Stanford CS336 Language Modeling from Scratch | Spring 2026 | Lecture 17: Alignment - Multimodality
TL;DR
This lecture introduces multimodal AI, explaining how transformers process images by converting them into semantic tokens and detailing the CLIP model's contrastive learning approach that aligns visual and textual embeddings to achieve zero-shot capabilities without curated datasets.
🎯 Multimodal Foundations 3 insights
The omni model vision
Future AI systems must handle arbitrary combinations of text, image, audio, and video as both inputs and outputs, requiring a unified architecture that processes any modality.
Tokenization beyond text
Unlike text subwords which carry semantic meaning, raw pixels and audio samples are not semantically meaningful units and must be converted into discrete or continuous tokens via specialized encoders.
Transformers as universal processors
Despite being designed for text, transformers remain the dominant architecture across all modalities at scale, necessitating methods to feed non-sequential data into token-based systems.

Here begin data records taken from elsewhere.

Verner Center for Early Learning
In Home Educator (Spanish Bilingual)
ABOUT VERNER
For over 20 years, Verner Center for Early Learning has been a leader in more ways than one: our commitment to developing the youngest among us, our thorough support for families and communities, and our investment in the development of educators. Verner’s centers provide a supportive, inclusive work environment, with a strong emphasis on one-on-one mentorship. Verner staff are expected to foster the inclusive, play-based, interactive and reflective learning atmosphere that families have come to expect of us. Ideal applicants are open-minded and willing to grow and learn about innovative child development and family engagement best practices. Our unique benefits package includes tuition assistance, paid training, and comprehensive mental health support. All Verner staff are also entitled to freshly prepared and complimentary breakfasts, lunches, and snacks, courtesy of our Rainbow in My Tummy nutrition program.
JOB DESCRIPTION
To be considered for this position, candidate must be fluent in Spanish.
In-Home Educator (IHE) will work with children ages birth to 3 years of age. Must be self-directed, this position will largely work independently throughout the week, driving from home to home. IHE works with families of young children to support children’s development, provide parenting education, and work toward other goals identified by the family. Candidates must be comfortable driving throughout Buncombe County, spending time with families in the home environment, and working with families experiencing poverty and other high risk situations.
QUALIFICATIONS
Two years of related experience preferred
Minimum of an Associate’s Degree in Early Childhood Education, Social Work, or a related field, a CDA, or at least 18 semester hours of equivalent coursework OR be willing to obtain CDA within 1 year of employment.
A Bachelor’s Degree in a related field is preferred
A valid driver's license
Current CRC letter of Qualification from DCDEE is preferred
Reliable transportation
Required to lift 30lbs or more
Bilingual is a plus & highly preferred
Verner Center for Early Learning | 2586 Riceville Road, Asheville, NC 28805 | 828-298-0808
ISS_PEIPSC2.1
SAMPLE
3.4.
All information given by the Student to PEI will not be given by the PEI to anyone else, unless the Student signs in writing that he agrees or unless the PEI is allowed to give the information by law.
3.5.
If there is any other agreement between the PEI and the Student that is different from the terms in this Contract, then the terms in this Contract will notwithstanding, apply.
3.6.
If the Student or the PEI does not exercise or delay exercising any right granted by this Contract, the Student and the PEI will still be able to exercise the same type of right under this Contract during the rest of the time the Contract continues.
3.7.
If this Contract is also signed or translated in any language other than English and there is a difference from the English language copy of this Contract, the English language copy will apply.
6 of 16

🖼️ CLIP Architecture and Training 3 insights
Contrastive learning objective
CLIP trains by maximizing dot products between matching image-text embeddings within a batch while minimizing mismatches, effectively performing multi-class classification across 32,000+ examples simultaneously.
Web-scale training data
The model leverages 400 million noisy image-text pairs scraped from the internet rather than curated datasets like ImageNet, demonstrating that semantically aligned web captions provide sufficient supervision.
Zero-shot breakthrough
Without task-specific fine-tuning, CLIP outperformed ResNet models trained on 1.2 million ImageNet annotations, eliminating the need for expensive manual labeling through Amazon Mechanical Turk.
⚙️ Technical Implementation 3 insights
Vision Transformer encoding
CLIP uses a ViT-L/14 encoder that splits 336x336 images into 14x14 patches with 1D positional embeddings, applying attention pooling rather than averaging to aggregate patch representations into single vectors.
Batch size constraints
The contrastive loss requires massive batch sizes of approximately 32,000 because the softmax operates over the full batch, making the process computationally intensive and difficult to parallelize compared to standard language modeling.
SigLIP efficiency improvement
Google's SigLIP replaces CLIP's batch-level softmax with binary sigmoid classification that evaluates individual image-text pairs independently, improving scalability and training efficiency.
Bottom Line
Modern multimodal AI relies on converting images into semantic tokens through encoders like CLIP's Vision Transformer, which learns aligned representations from noisy web-scale data using contrastive objectives rather than curated manual annotations.